[PROBLEM STATEMENT]: Convert the records in the stretch from the line containing "pose: elev=12.5 azim=202.3" through the line containing "Dot at: (232, 236)" into a JSON list of strings with one string per line, skipping blank lines. Leave the pictures out of the list.
+++ LISTED ENTRIES +++
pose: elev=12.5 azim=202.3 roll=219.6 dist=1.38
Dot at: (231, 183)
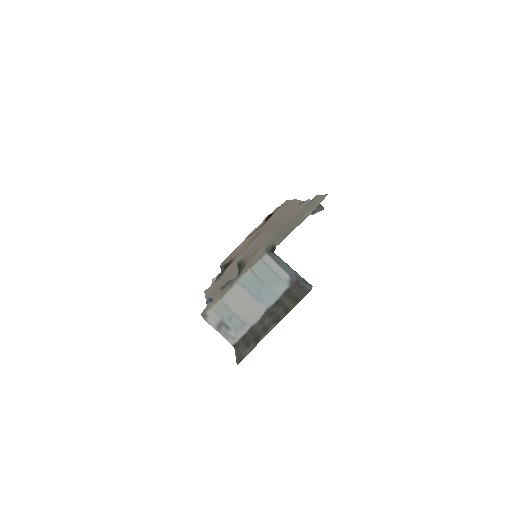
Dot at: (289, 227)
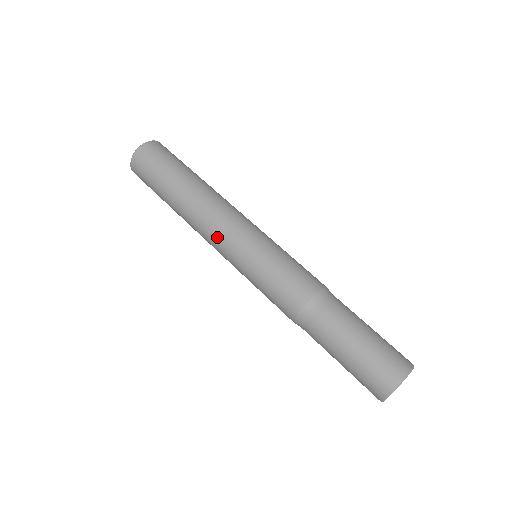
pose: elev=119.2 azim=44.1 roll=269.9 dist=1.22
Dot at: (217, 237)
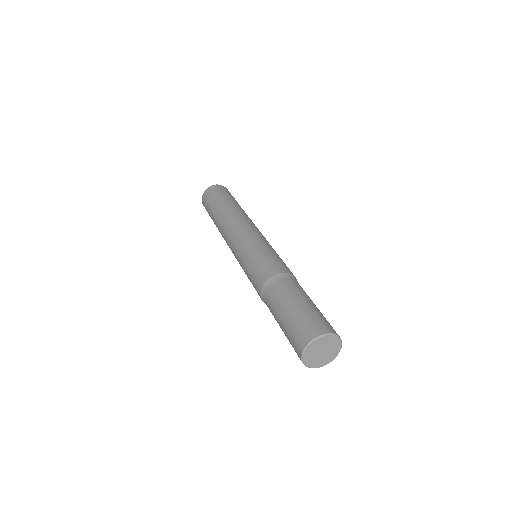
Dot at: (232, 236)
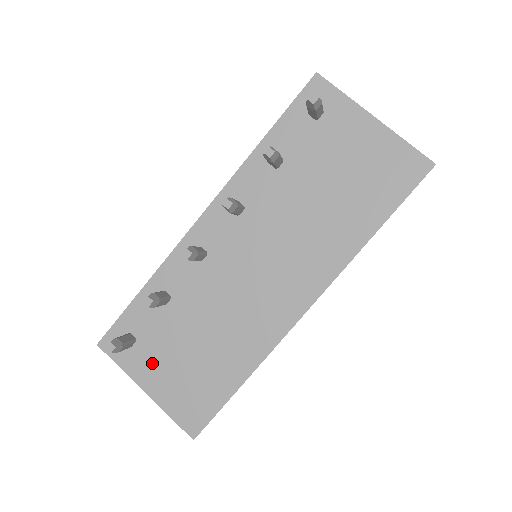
+++
+++ LISTED ENTRIES +++
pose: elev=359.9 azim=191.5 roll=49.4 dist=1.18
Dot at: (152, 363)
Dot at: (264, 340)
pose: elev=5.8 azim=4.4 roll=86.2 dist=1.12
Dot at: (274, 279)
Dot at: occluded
+++
[RESPONSE BELOW]:
[
  "pose: elev=12.5 azim=202.3 roll=219.6 dist=1.38",
  "Dot at: (231, 183)",
  "Dot at: (289, 227)",
  "pose: elev=119.2 azim=44.1 roll=269.9 dist=1.22",
  "Dot at: (217, 237)",
  "Dot at: (232, 236)"
]